Text provided>
_ _ _ _
# 25.7: Sample problems and solutions

- Page ID
- 19569

Exercise \(\PageIndex{1}\)

- What is the displacement vector from position \((1,2,3)\) to position \((4,5,6)\)?
- What angle does that displacement vector make with the \(x\) axis?

**Answer**-
a. The displacement vector is given by: \[\begin{aligned} \vec d = \begin{pmatrix} 4\\ 5\\ 6\\ \end{pmatrix} - \begin{pmatrix} 1\\ 2\\ 3\\ \end{pmatrix}=\begin{pmatrix} 3\\ 3\\ 3\\ \end{pmatrix}\end{aligned}\]

b. We can find the angle that this vector makes with the \(x\) axis by taking the scalar product of the displacement vector and the unit vector in the \(x\) direction (1,0,0): \[\begin{aligned} \hat x \cdot \vec d = (1)(3)+(0)(3)+(0)(3) = 3\end{aligned}\] This is equal to the product of the magnitude of \(\hat x\) and \(\vec d\) multiplied by the cosine of the angle between them: \[\begin{aligned} \hat x \cdot \vec d &= ||\hat x||||\vec d||\cos\theta = (1)(\sqrt{3^2+3^2+3^2})\cos\theta= \sqrt{27}\cos\theta\\ 3 &= \sqrt{27}\cos\theta\\ \therefore \cos\theta &= \frac{3}{\sqrt{27}} = \frac{1}{\sqrt{3}}\\ \theta&=54.7^{\circ}\end{aligned}\]
_ _ _ _
(Records)

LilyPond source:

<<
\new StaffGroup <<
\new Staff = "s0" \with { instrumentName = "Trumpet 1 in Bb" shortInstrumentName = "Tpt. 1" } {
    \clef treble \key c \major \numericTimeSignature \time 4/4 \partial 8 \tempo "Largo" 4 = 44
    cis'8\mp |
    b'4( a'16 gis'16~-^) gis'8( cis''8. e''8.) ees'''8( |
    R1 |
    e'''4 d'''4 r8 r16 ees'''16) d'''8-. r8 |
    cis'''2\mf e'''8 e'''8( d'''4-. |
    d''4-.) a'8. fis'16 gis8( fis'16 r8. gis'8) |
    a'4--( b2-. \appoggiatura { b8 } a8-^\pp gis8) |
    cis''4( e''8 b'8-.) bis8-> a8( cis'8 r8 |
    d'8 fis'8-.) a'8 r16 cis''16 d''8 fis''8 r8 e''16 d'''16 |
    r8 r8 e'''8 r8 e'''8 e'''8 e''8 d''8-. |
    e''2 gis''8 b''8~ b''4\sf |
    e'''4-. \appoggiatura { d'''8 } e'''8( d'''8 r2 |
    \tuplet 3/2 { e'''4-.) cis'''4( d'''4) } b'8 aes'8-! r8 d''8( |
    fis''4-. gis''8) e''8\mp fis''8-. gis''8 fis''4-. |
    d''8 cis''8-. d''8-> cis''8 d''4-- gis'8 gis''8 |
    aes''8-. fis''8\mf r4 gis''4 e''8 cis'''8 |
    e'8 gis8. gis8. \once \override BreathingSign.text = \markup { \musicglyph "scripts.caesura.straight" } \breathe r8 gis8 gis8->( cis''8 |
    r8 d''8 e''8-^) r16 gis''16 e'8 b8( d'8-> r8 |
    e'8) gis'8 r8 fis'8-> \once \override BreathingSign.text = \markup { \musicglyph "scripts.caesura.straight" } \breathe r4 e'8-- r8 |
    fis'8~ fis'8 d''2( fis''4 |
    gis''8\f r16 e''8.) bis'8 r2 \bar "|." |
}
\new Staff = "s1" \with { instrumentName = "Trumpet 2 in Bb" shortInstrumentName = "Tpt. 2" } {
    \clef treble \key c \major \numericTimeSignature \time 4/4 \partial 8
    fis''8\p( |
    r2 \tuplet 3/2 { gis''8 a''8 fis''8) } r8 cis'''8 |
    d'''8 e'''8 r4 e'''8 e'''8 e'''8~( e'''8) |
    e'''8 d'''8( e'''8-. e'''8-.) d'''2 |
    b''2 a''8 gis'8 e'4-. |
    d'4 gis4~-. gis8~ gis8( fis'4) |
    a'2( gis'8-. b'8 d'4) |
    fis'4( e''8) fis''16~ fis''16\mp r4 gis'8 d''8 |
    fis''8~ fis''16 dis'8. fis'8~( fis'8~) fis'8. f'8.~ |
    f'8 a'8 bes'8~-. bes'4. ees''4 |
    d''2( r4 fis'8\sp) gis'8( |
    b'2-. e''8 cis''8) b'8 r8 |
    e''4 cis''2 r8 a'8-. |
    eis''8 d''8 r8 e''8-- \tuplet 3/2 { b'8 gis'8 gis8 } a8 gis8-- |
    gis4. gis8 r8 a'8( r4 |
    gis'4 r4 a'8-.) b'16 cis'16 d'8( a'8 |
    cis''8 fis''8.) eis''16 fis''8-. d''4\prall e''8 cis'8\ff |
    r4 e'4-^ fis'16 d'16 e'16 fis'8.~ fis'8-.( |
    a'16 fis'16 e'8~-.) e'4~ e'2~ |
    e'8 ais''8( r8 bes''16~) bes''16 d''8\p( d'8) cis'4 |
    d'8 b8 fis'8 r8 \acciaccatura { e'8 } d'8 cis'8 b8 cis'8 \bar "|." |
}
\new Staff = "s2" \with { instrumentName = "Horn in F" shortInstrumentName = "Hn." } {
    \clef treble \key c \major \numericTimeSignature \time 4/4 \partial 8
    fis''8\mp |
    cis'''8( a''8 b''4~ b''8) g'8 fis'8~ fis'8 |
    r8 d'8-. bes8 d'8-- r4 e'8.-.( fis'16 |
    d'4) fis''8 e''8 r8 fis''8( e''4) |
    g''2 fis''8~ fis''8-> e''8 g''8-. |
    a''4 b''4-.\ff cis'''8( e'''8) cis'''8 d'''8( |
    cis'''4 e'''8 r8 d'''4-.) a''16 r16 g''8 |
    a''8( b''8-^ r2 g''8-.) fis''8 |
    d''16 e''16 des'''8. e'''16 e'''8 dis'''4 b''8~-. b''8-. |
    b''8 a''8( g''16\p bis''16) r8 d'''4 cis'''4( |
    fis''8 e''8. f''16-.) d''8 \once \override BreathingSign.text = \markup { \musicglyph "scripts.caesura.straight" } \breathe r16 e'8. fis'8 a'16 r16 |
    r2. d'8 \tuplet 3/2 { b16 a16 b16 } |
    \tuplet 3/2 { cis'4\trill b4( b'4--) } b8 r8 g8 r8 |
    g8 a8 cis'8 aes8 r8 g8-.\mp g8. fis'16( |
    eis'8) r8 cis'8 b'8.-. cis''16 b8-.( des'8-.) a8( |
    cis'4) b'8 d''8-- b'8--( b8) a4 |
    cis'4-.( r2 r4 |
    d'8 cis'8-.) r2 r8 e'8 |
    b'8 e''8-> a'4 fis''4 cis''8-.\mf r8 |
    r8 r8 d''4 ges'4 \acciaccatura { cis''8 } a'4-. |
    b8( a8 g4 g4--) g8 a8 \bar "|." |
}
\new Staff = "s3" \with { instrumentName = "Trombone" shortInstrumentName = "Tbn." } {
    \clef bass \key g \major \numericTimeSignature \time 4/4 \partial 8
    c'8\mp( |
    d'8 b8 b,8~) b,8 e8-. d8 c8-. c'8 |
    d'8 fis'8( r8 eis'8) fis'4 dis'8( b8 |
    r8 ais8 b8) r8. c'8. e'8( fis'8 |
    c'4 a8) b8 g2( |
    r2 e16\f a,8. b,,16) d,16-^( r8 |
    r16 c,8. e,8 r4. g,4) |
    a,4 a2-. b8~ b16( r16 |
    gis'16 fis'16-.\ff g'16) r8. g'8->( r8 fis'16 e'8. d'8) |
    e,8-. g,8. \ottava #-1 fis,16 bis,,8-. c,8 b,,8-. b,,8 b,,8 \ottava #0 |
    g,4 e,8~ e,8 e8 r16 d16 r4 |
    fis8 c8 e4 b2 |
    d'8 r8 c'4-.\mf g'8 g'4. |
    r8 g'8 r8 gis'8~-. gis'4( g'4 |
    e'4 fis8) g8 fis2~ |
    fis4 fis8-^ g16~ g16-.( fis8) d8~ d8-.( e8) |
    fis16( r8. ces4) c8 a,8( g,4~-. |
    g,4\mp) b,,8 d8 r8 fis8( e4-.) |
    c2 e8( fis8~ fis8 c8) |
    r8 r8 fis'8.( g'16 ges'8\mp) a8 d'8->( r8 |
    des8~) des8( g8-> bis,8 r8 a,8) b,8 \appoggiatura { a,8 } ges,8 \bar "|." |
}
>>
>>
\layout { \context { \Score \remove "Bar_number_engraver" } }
_ _ _ _
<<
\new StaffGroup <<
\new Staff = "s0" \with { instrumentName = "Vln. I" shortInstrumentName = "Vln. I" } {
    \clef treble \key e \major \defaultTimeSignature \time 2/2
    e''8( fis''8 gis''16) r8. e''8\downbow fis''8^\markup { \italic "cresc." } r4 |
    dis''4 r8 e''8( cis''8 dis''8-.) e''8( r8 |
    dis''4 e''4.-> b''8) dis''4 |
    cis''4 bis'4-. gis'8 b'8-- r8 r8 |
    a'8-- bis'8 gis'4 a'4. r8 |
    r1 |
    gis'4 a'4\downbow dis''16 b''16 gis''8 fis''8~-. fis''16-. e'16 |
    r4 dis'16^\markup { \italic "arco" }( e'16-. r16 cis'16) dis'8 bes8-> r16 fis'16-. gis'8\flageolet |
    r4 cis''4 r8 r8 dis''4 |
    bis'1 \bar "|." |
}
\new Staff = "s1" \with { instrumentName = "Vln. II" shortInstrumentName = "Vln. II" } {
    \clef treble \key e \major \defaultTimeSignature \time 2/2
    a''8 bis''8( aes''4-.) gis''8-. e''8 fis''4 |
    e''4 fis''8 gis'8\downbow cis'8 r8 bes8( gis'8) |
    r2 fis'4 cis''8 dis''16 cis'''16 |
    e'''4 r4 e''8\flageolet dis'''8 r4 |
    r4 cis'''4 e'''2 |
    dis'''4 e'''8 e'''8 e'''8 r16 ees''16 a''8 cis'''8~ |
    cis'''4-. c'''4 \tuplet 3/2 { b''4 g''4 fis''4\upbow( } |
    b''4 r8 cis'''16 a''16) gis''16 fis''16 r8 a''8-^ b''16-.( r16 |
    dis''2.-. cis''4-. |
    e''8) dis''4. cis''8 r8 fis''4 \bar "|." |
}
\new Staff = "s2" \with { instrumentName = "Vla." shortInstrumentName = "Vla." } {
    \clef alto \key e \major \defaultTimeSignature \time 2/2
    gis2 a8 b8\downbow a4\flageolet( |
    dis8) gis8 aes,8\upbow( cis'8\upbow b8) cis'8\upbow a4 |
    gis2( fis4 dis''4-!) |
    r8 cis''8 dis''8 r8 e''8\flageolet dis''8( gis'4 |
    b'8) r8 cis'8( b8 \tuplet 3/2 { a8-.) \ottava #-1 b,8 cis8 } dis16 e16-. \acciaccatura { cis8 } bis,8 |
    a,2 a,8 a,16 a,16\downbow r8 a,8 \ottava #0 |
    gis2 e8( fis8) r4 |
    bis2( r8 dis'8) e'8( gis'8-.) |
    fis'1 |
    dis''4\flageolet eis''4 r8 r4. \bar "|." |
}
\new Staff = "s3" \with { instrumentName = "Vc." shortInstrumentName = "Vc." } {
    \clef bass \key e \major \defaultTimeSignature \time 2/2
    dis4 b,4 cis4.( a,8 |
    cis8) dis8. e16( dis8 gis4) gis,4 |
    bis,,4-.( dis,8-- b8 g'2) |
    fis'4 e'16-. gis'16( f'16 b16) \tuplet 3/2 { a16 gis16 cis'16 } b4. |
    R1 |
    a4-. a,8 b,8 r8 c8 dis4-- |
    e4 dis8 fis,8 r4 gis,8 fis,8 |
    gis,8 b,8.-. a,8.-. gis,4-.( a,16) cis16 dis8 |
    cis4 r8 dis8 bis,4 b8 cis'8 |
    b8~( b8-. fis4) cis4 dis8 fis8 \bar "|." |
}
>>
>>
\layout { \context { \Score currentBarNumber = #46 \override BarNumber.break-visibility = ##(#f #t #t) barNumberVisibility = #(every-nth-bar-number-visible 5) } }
_ _ _ _
Work instructions>
A - Copy the part of the sample problems page that starts at "- What is the" and ends at "the \(x\) axis?".
B - Using the sample problems page, decide whether each statement agrees with it, answering yes or no and quoting the words that settle it: (i) The angle is found by taking the scalar product of the displacement vector and a unit vector. (ii) The scalar product is said to equal the product of the two magnitudes multiplied by the sine of the angle between them. (iii) The page ID given is 19569.

The responses>
A -
- What is the displacement vector from position \((1,2,3)\) to position \((4,5,6)\)?
- What angle does that displacement vector make with the \(x\) axis?

B -
(i) Yes: "taking the scalar product of the displacement vector and the unit vector"
(ii) No: "multiplied by the cosine of the angle between them"
(iii) Yes: "19569"